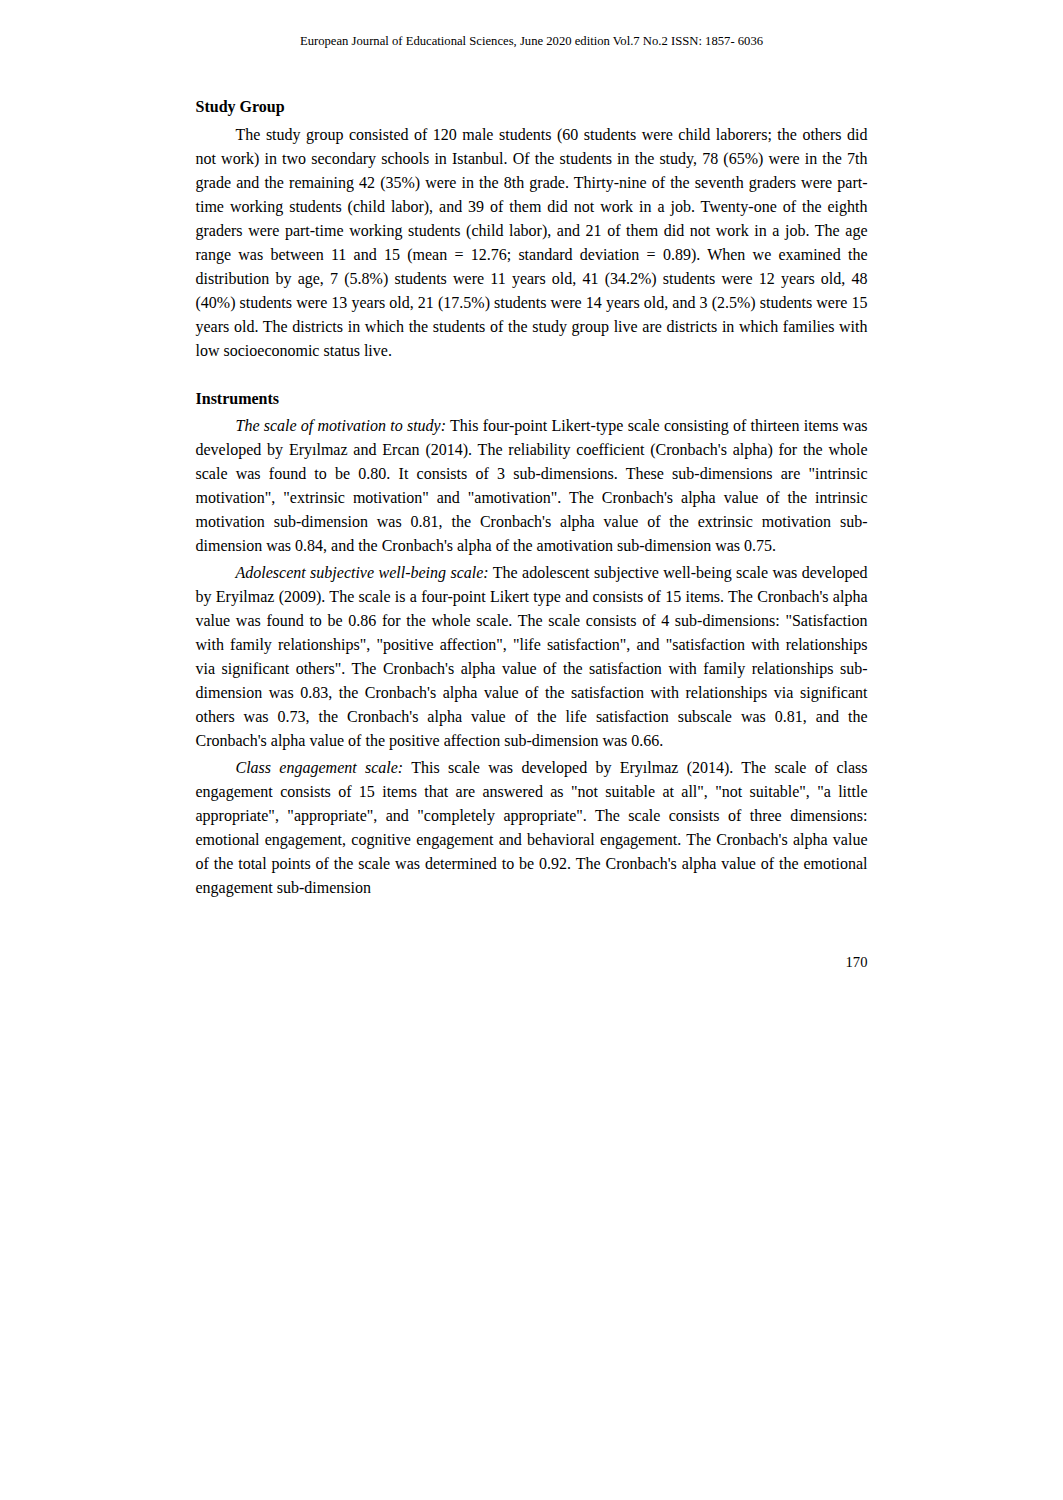European Journal of Educational Sciences, June 2020 edition Vol.7 No.2 ISSN: 1857- 6036
Study Group
The study group consisted of 120 male students (60 students were child laborers; the others did not work) in two secondary schools in Istanbul. Of the students in the study, 78 (65%) were in the 7th grade and the remaining 42 (35%) were in the 8th grade. Thirty-nine of the seventh graders were part-time working students (child labor), and 39 of them did not work in a job. Twenty-one of the eighth graders were part-time working students (child labor), and 21 of them did not work in a job. The age range was between 11 and 15 (mean = 12.76; standard deviation = 0.89). When we examined the distribution by age, 7 (5.8%) students were 11 years old, 41 (34.2%) students were 12 years old, 48 (40%) students were 13 years old, 21 (17.5%) students were 14 years old, and 3 (2.5%) students were 15 years old. The districts in which the students of the study group live are districts in which families with low socioeconomic status live.
Instruments
The scale of motivation to study: This four-point Likert-type scale consisting of thirteen items was developed by Eryılmaz and Ercan (2014). The reliability coefficient (Cronbach's alpha) for the whole scale was found to be 0.80. It consists of 3 sub-dimensions. These sub-dimensions are "intrinsic motivation", "extrinsic motivation" and "amotivation". The Cronbach's alpha value of the intrinsic motivation sub-dimension was 0.81, the Cronbach's alpha value of the extrinsic motivation sub-dimension was 0.84, and the Cronbach's alpha of the amotivation sub-dimension was 0.75.
Adolescent subjective well-being scale: The adolescent subjective well-being scale was developed by Eryilmaz (2009). The scale is a four-point Likert type and consists of 15 items. The Cronbach's alpha value was found to be 0.86 for the whole scale. The scale consists of 4 sub-dimensions: "Satisfaction with family relationships", "positive affection", "life satisfaction", and "satisfaction with relationships via significant others". The Cronbach's alpha value of the satisfaction with family relationships sub-dimension was 0.83, the Cronbach's alpha value of the satisfaction with relationships via significant others was 0.73, the Cronbach's alpha value of the life satisfaction subscale was 0.81, and the Cronbach's alpha value of the positive affection sub-dimension was 0.66.
Class engagement scale: This scale was developed by Eryılmaz (2014). The scale of class engagement consists of 15 items that are answered as "not suitable at all", "not suitable", "a little appropriate", "appropriate", and "completely appropriate". The scale consists of three dimensions: emotional engagement, cognitive engagement and behavioral engagement. The Cronbach's alpha value of the total points of the scale was determined to be 0.92. The Cronbach's alpha value of the emotional engagement sub-dimension
170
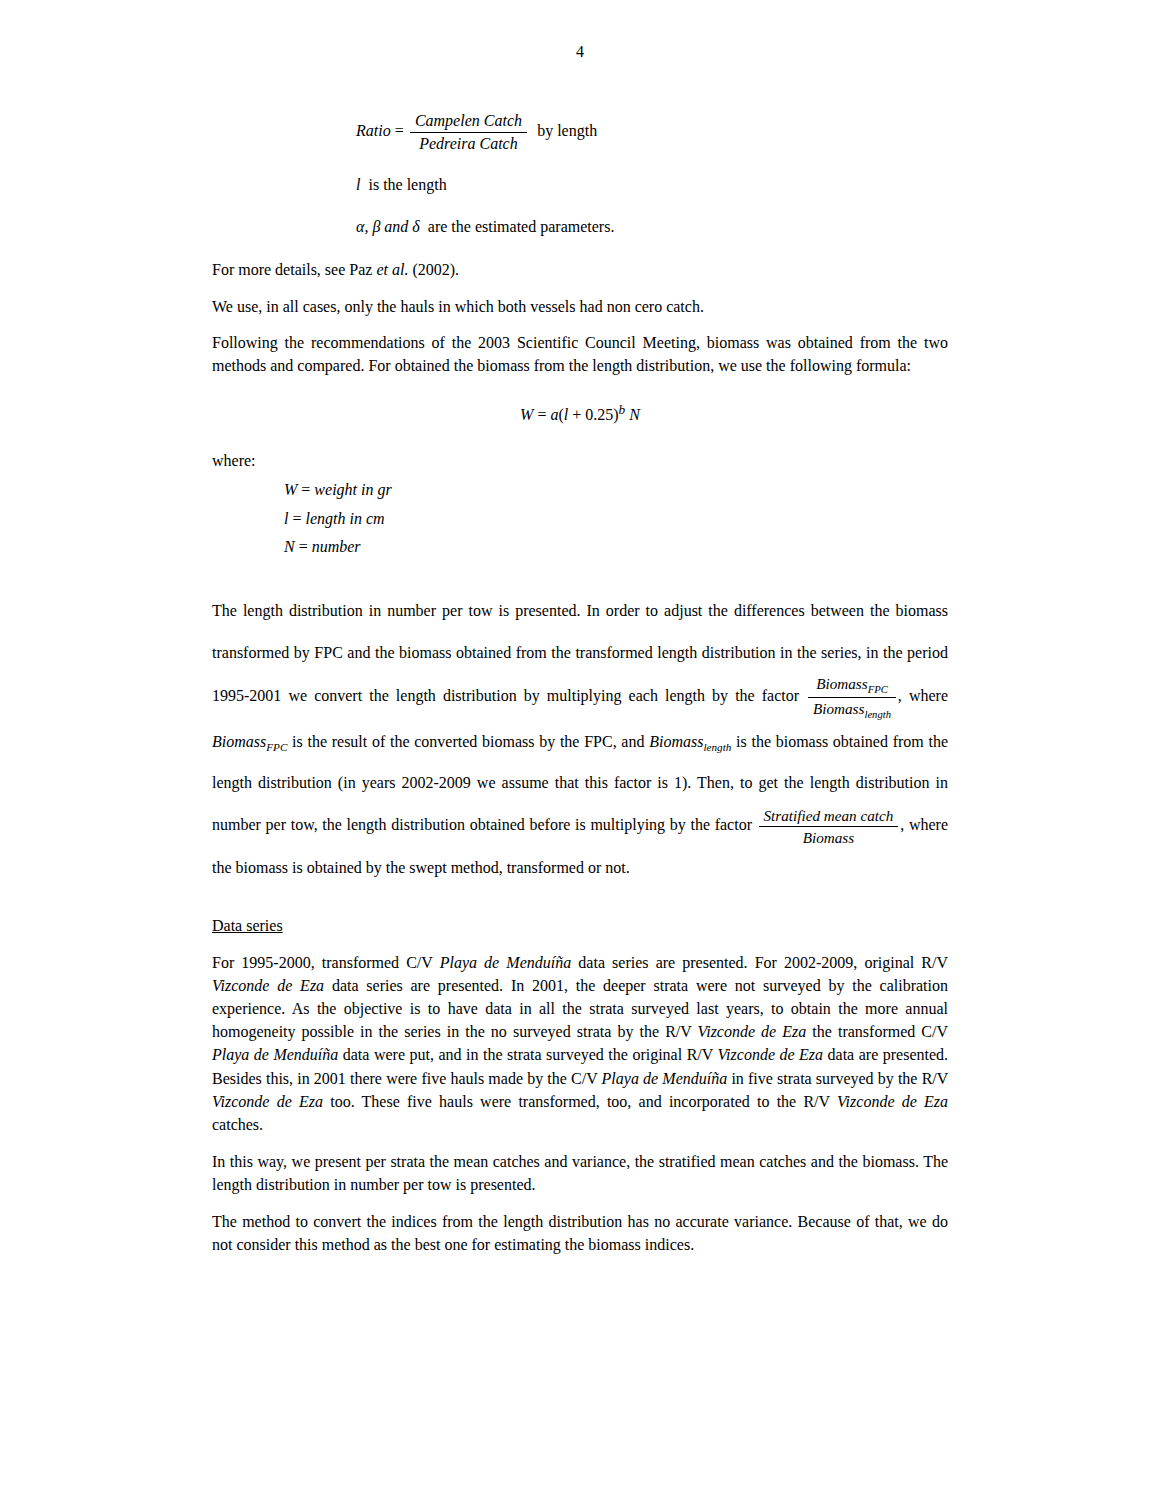4
Ratio = Campelen Catch Pedreira Catch by length
l is the length
α, β and δ are the estimated parameters.
For more details, see Paz et al. (2002).
We use, in all cases, only the hauls in which both vessels had non cero catch.
Following the recommendations of the 2003 Scientific Council Meeting, biomass was obtained from the two methods and compared. For obtained the biomass from the length distribution, we use the following formula:
W = a(l + 0.25)b N
where:
W = weight in gr
l = length in cm
N = number
The length distribution in number per tow is presented. In order to adjust the differences between the biomass transformed by FPC and the biomass obtained from the transformed length distribution in the series, in the period 1995-2001 we convert the length distribution by multiplying each length by the factor BiomassFPC Biomasslength , where BiomassFPC is the result of the converted biomass by the FPC, and Biomasslength is the biomass obtained from the length distribution (in years 2002-2009 we assume that this factor is 1). Then, to get the length distribution in number per tow, the length distribution obtained before is multiplying by the factor Stratified mean catch Biomass , where the biomass is obtained by the swept method, transformed or not.
Data series
For 1995-2000, transformed C/V Playa de Menduíña data series are presented. For 2002-2009, original R/V Vizconde de Eza data series are presented. In 2001, the deeper strata were not surveyed by the calibration experience. As the objective is to have data in all the strata surveyed last years, to obtain the more annual homogeneity possible in the series in the no surveyed strata by the R/V Vizconde de Eza the transformed C/V Playa de Menduíña data were put, and in the strata surveyed the original R/V Vizconde de Eza data are presented. Besides this, in 2001 there were five hauls made by the C/V Playa de Menduíña in five strata surveyed by the R/V Vizconde de Eza too. These five hauls were transformed, too, and incorporated to the R/V Vizconde de Eza catches.
In this way, we present per strata the mean catches and variance, the stratified mean catches and the biomass. The length distribution in number per tow is presented.
The method to convert the indices from the length distribution has no accurate variance. Because of that, we do not consider this method as the best one for estimating the biomass indices.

────────────────────────────────────────

- **What the exercise asks**
Apart from the pictures, write every entry out again exactly.

- **Reply to the task**
European Journal of Educational Sciences, June 2020 edition Vol.7 No.2 ISSN: 1857- 6036
Study Group
The study group consisted of 120 male students (60 students were child laborers; the others did not work) in two secondary schools in Istanbul. Of the students in the study, 78 (65%) were in the 7th grade and the remaining 42 (35%) were in the 8th grade. Thirty-nine of the seventh graders were part-time working students (child labor), and 39 of them did not work in a job. Twenty-one of the eighth graders were part-time working students (child labor), and 21 of them did not work in a job. The age range was between 11 and 15 (mean = 12.76; standard deviation = 0.89). When we examined the distribution by age, 7 (5.8%) students were 11 years old, 41 (34.2%) students were 12 years old, 48 (40%) students were 13 years old, 21 (17.5%) students were 14 years old, and 3 (2.5%) students were 15 years old. The districts in which the students of the study group live are districts in which families with low socioeconomic status live.
Instruments
The scale of motivation to study: This four-point Likert-type scale consisting of thirteen items was developed by Eryılmaz and Ercan (2014). The reliability coefficient (Cronbach's alpha) for the whole scale was found to be 0.80. It consists of 3 sub-dimensions. These sub-dimensions are "intrinsic motivation", "extrinsic motivation" and "amotivation". The Cronbach's alpha value of the intrinsic motivation sub-dimension was 0.81, the Cronbach's alpha value of the extrinsic motivation sub-dimension was 0.84, and the Cronbach's alpha of the amotivation sub-dimension was 0.75.
Adolescent subjective well-being scale: The adolescent subjective well-being scale was developed by Eryilmaz (2009). The scale is a four-point Likert type and consists of 15 items. The Cronbach's alpha value was found to be 0.86 for the whole scale. The scale consists of 4 sub-dimensions: "Satisfaction with family relationships", "positive affection", "life satisfaction", and "satisfaction with relationships via significant others". The Cronbach's alpha value of the satisfaction with family relationships sub-dimension was 0.83, the Cronbach's alpha value of the satisfaction with relationships via significant others was 0.73, the Cronbach's alpha value of the life satisfaction subscale was 0.81, and the Cronbach's alpha value of the positive affection sub-dimension was 0.66.
Class engagement scale: This scale was developed by Eryılmaz (2014). The scale of class engagement consists of 15 items that are answered as "not suitable at all", "not suitable", "a little appropriate", "appropriate", and "completely appropriate". The scale consists of three dimensions: emotional engagement, cognitive engagement and behavioral engagement. The Cronbach's alpha value of the total points of the scale was determined to be 0.92. The Cronbach's alpha value of the emotional engagement sub-dimension
170
4
Ratio = Campelen Catch Pedreira Catch by length
l is the length
α, β and δ are the estimated parameters.
For more details, see Paz et al. (2002).
We use, in all cases, only the hauls in which both vessels had non cero catch.
Following the recommendations of the 2003 Scientific Council Meeting, biomass was obtained from the two methods and compared. For obtained the biomass from the length distribution, we use the following formula:
W = a(l + 0.25)b N
where:
W = weight in gr
l = length in cm
N = number
The length distribution in number per tow is presented. In order to adjust the differences between the biomass transformed by FPC and the biomass obtained from the transformed length distribution in the series, in the period 1995-2001 we convert the length distribution by multiplying each length by the factor BiomassFPC Biomasslength , where BiomassFPC is the result of the converted biomass by the FPC, and Biomasslength is the biomass obtained from the length distribution (in years 2002-2009 we assume that this factor is 1). Then, to get the length distribution in number per tow, the length distribution obtained before is multiplying by the factor Stratified mean catch Biomass , where the biomass is obtained by the swept method, transformed or not.
Data series
For 1995-2000, transformed C/V Playa de Menduíña data series are presented. For 2002-2009, original R/V Vizconde de Eza data series are presented. In 2001, the deeper strata were not surveyed by the calibration experience. As the objective is to have data in all the strata surveyed last years, to obtain the more annual homogeneity possible in the series in the no surveyed strata by the R/V Vizconde de Eza the transformed C/V Playa de Menduíña data were put, and in the strata surveyed the original R/V Vizconde de Eza data are presented. Besides this, in 2001 there were five hauls made by the C/V Playa de Menduíña in five strata surveyed by the R/V Vizconde de Eza too. These five hauls were transformed, too, and incorporated to the R/V Vizconde de Eza catches.
In this way, we present per strata the mean catches and variance, the stratified mean catches and the biomass. The length distribution in number per tow is presented.
The method to convert the indices from the length distribution has no accurate variance. Because of that, we do not consider this method as the best one for estimating the biomass indices.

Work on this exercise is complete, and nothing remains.